"I believe that the goal set out to the ministry of defense and the armed forces has, in large part, been fulfilled and that's why I order the minister of defense as of tomorrow to start the pullout of the main part of our military grouping from the Syrian Arab Republic," Putin said. Putin's declaration came as United Nations-led negotiations got underway in Geneva, Switzerland to end the brutal and bloody civil war that has left thousands dead and sent millions more into exile.
In 1966, with the Vietnam War dragging on, then-Sen. George Aiken (R-Vt.) was asked for his opinion about the future of U.S. policy in the region. The Vermont Republican gave a relatively long, thoughtful answer about the United States "could well declare unilaterally ... that we have 'won' in the sense that our armed forces are in control of most of the field and no potential enemy is in a position to establish its authority over South Vietnam."
The front-page headline in the New York Times read the next day, "Aiken Suggests U.S. Say It Has Won the War." In time, the public's understanding of the senator's position evolved into a convenient catchphrase -- "Declare victory and go home" -- which Aiken never actually said.
Yesterday, Russian President Vladimir Putin announced unexpectedly that he's withdrawing troops from Syria -- in effect, declaring victory and going home.
The headline in Politico this morning said the Russian autocrat "outfoxed" the Obama White House "again." The obvious problem with a headline like this is the odd assumption that Putin has ever outfoxed the U.S. president -- because by all appearances, Putin's track record against Obama is roughly 0-for-forever, conservative admiration for the Russian leader notwithstanding.

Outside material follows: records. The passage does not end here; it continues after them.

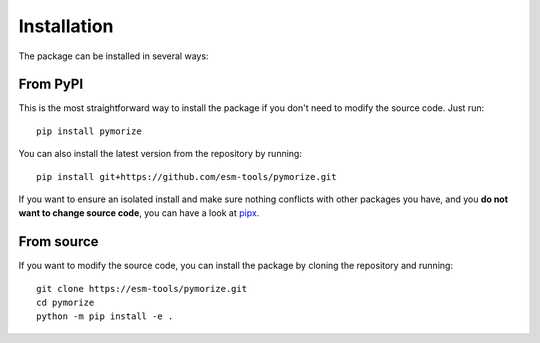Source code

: ============
Installation
============

The package can be installed in several ways:

From PyPI
---------

This is the most straightforward way to install the package if you don't need to modify the source code. Just run::

    pip install pymorize

You can also install the latest version from the repository by running::

  pip install git+https://github.com/esm-tools/pymorize.git

If you want to ensure an isolated install and make sure nothing conflicts with other packages you have, and you **do not want to change source code**, you can have a look at 
`pipx <https://pipx.pypa.io/stable/>`_.

From source
-----------

If you want to modify the source code, you can install the package by cloning the repository and running::

    git clone https://esm-tools/pymorize.git
    cd pymorize
    python -m pip install -e .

The less-obvious problem is the assumption that yesterday's developments were the result of a successful Putin mission, but that's not really what happened.
Let's not forget that when Russia launched its offensive in Syria, Putin envisioned a "decisive three-month offensive producing major territorial gains for the Syrian regime." That was the expectation in September, but those "major territorial gains" simply never occurred. Take a look at the maps Mother Jones' Kevin Drum posted showing Syrian land controlled by the Assad government now as compared to seven months ago. If the two side-by-side images look practically identical, that's because they are.
The New York Times' report added that Russia is "also facing deepening economic problems caused by the collapse in global oil prices, and the announcement may reflect Mr. Putin's desire to declare victory and extricate his country from a costly military venture."
To see this as a Russian triumph is to overlook every relevant detail. Putin bought Assad some time -- propping up an ally in the midst of a brutal civil war -- but military intervention proved to be vastly more difficult than the Russian president expected and produced little of the intended goals. By withdrawing, Putin is cutting his losses, so he can redirect his attention at some of his other pending messes.
That said, there was also the possibility of a broader proxy war in Syria, with Putin backing Assad and the U.S. backing some (but not all) of Syria's rebels. With Russia scaling back and U.N. talks underway, that crisis now appears far less likely.